For Dan Graham, Finsel has put away plot and video presentation to give the viewer a more immediate relationship solely with the green screen through the means of material nurture and an acknowledgment of monocrome painting. This choice highlights the essential visual sameness of a green screen and a monochrome while simultaneously allowing both contents to differentiate themselves, proposing an exorcism of modern visual meaning through the tactics and tools of a pop cultural and postmodern toolbox. This all being projected on and in a white wall context.

Cary Georges, an artist /musician, is the perfect candidate to re-represent, validate or give proof to the contemporary worth of conceptual art. For his thesis at CalArts, Georges gave a finger to the normalcy of academic pretension through his manipulation of attributes relative to conceptual, performance and post minimal practice. By exploiting the tropes akin to conceptual art’s performance documentation and forms of post minimalist sculpture in videos of weight lifting and jump roping mixed with a little bit of weed, grafitti and tie dye, Georges reconstituted what good conceptual art can be.
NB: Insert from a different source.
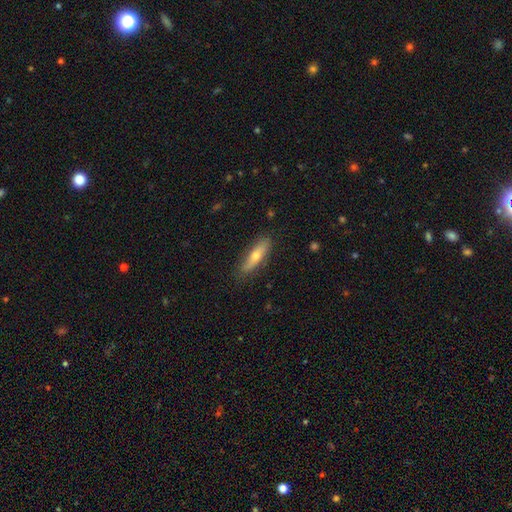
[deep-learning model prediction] Smooth or featured? Predicted: smooth (p=0.58). How rounded? Predicted: cigar-shaped (p=0.65). Merging? Predicted: none (p=0.83).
This notion was elevated by a video of the artist stacking cinder blocks on a football field, which were then placed in the gallery with  “let’s fuck”, “death awaits you” and a pot leaf scrawled across them to accompany the other performance videos and a tie dyed banner that read “real”. Although, a distinction could be seen here between the difference of making art in an art institution and the more athletic, almost military context of a football field, this conflation of usually proposed oppositional contexts, that being the academic and the athletic along with Georges’ choice of words or “language”, advocates for a much needed focused language-driven and socially rich art form. What is real here is the notion of art-making itself with its representations of the now and then. By manipulating this historicity and challenging typical reads and presentations of conceptual art and minimalist gesture Georges actually ends up supporting and elevating these forms by attaching meaning. This meaning gets back to the commonalities of what actually was and is occurring, which is fucking and dying, not non-meaning or so called non-representational object making.

For Dan Graham, Georges has created a similar manifestation in the form of time based sculpture.  Here he has fabricated a sculpture to grow marijuana. This piece highlights recent progressive thinking in California legislature for the decriminalization of the drug, while at the same time shows Georges’ determination to continually examine and shift the ideas of what is contemporary conceptual sculpture.

-Aaron Wrinkle

This exhibition is accompanied by two essays by Adam Feldmeth.

A Letter to Purple 2010

Dear Purple,

In your Spring/Summer issue you credit a photo of the artist Paul McCarthy as AA Bronson. I can see where the mistake could occur w/ similar beards, but there’s a whole spread on McCarthy’s work leading up to this photo’s appearance. If you don’t mind please include the correction in your next issue as an artwork of mine. Titled Artist as Editor 2010.

Thank You,

Aaron Wrinkle

Los Angeles, Ca

p.s. I really appreciate your magazine so please don’t take this as sarcastic, but more as an extension of creativity.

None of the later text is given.